• **Stored data entries**:
================================

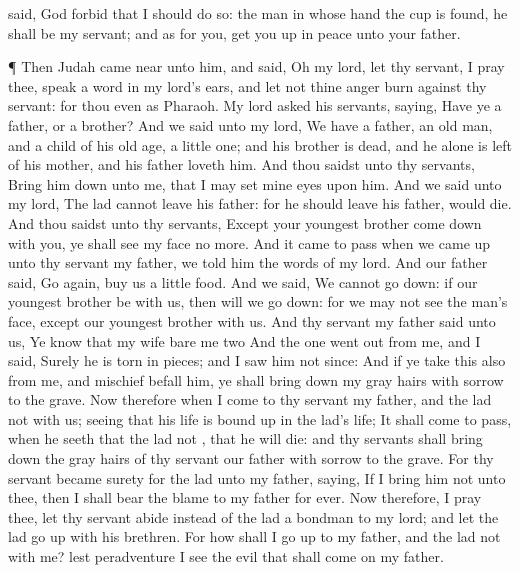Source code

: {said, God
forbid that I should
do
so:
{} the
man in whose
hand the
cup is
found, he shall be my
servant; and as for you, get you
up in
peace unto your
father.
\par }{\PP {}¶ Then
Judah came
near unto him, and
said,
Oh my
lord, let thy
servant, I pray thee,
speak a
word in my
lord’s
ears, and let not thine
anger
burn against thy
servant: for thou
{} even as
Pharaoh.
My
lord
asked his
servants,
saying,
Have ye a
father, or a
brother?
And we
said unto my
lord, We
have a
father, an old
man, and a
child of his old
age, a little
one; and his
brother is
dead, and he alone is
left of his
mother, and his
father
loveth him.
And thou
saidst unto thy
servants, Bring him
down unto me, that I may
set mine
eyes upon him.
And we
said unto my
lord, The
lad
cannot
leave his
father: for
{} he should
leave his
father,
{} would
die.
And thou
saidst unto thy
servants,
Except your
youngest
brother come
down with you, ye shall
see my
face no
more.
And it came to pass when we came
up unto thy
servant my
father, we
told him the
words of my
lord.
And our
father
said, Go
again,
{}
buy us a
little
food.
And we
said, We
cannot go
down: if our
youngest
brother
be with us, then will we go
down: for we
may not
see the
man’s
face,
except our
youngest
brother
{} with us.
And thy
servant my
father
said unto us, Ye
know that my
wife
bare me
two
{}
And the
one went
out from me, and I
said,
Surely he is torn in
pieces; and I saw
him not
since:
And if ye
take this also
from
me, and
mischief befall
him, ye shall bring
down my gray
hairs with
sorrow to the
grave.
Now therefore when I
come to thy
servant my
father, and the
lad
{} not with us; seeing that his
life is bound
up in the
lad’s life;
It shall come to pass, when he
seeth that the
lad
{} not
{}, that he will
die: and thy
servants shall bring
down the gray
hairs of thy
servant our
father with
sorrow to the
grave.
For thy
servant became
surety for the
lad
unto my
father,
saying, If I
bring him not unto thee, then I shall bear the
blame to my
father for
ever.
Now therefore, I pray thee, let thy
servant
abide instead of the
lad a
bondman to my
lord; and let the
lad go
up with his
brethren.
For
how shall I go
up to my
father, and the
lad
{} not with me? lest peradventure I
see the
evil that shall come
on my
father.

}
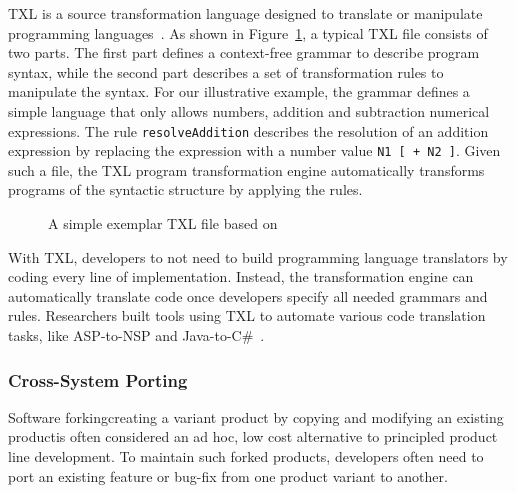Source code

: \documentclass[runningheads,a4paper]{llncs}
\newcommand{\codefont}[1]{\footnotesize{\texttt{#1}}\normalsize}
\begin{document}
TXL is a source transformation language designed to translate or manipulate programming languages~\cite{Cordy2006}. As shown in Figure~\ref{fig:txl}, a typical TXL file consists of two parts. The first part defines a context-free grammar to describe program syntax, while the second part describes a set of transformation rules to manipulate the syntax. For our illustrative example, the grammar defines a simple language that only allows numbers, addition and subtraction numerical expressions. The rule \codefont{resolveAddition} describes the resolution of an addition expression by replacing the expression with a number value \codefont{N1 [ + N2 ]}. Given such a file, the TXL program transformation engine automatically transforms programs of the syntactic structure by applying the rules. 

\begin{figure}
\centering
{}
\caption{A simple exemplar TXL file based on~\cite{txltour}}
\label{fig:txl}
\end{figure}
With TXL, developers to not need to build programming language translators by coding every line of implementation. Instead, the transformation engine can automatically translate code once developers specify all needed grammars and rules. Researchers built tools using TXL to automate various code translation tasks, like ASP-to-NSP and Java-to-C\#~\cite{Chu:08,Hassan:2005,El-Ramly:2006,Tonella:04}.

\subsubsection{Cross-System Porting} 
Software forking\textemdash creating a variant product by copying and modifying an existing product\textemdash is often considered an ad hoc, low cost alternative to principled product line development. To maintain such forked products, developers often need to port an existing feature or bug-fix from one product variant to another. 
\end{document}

================================

• **ACTIVITY**: Exactly as written, please copy out the whole set of records, skipping images.

• **TASK SOLUTION**:
Source code

: {said, God
forbid that I should
do
so:
{} the
man in whose
hand the
cup is
found, he shall be my
servant; and as for you, get you
up in
peace unto your
father.
\par }{\PP {}¶ Then
Judah came
near unto him, and
said,
Oh my
lord, let thy
servant, I pray thee,
speak a
word in my
lord’s
ears, and let not thine
anger
burn against thy
servant: for thou
{} even as
Pharaoh.
My
lord
asked his
servants,
saying,
Have ye a
father, or a
brother?
And we
said unto my
lord, We
have a
father, an old
man, and a
child of his old
age, a little
one; and his
brother is
dead, and he alone is
left of his
mother, and his
father
loveth him.
And thou
saidst unto thy
servants, Bring him
down unto me, that I may
set mine
eyes upon him.
And we
said unto my
lord, The
lad
cannot
leave his
father: for
{} he should
leave his
father,
{} would
die.
And thou
saidst unto thy
servants,
Except your
youngest
brother come
down with you, ye shall
see my
face no
more.
And it came to pass when we came
up unto thy
servant my
father, we
told him the
words of my
lord.
And our
father
said, Go
again,
{}
buy us a
little
food.
And we
said, We
cannot go
down: if our
youngest
brother
be with us, then will we go
down: for we
may not
see the
man’s
face,
except our
youngest
brother
{} with us.
And thy
servant my
father
said unto us, Ye
know that my
wife
bare me
two
{}
And the
one went
out from me, and I
said,
Surely he is torn in
pieces; and I saw
him not
since:
And if ye
take this also
from
me, and
mischief befall
him, ye shall bring
down my gray
hairs with
sorrow to the
grave.
Now therefore when I
come to thy
servant my
father, and the
lad
{} not with us; seeing that his
life is bound
up in the
lad’s life;
It shall come to pass, when he
seeth that the
lad
{} not
{}, that he will
die: and thy
servants shall bring
down the gray
hairs of thy
servant our
father with
sorrow to the
grave.
For thy
servant became
surety for the
lad
unto my
father,
saying, If I
bring him not unto thee, then I shall bear the
blame to my
father for
ever.
Now therefore, I pray thee, let thy
servant
abide instead of the
lad a
bondman to my
lord; and let the
lad go
up with his
brethren.
For
how shall I go
up to my
father, and the
lad
{} not with me? lest peradventure I
see the
evil that shall come
on my
father.

}
Source code

: \documentclass[runningheads,a4paper]{llncs}
\newcommand{\codefont}[1]{\footnotesize{\texttt{#1}}\normalsize}
\begin{document}
TXL is a source transformation language designed to translate or manipulate programming languages~\cite{Cordy2006}. As shown in Figure~\ref{fig:txl}, a typical TXL file consists of two parts. The first part defines a context-free grammar to describe program syntax, while the second part describes a set of transformation rules to manipulate the syntax. For our illustrative example, the grammar defines a simple language that only allows numbers, addition and subtraction numerical expressions. The rule \codefont{resolveAddition} describes the resolution of an addition expression by replacing the expression with a number value \codefont{N1 [ + N2 ]}. Given such a file, the TXL program transformation engine automatically transforms programs of the syntactic structure by applying the rules. 

\begin{figure}
\centering
{}
\caption{A simple exemplar TXL file based on~\cite{txltour}}
\label{fig:txl}
\end{figure}
With TXL, developers to not need to build programming language translators by coding every line of implementation. Instead, the transformation engine can automatically translate code once developers specify all needed grammars and rules. Researchers built tools using TXL to automate various code translation tasks, like ASP-to-NSP and Java-to-C\#~\cite{Chu:08,Hassan:2005,El-Ramly:2006,Tonella:04}.

\subsubsection{Cross-System Porting} 
Software forking\textemdash creating a variant product by copying and modifying an existing product\textemdash is often considered an ad hoc, low cost alternative to principled product line development. To maintain such forked products, developers often need to port an existing feature or bug-fix from one product variant to another. 
\end{document}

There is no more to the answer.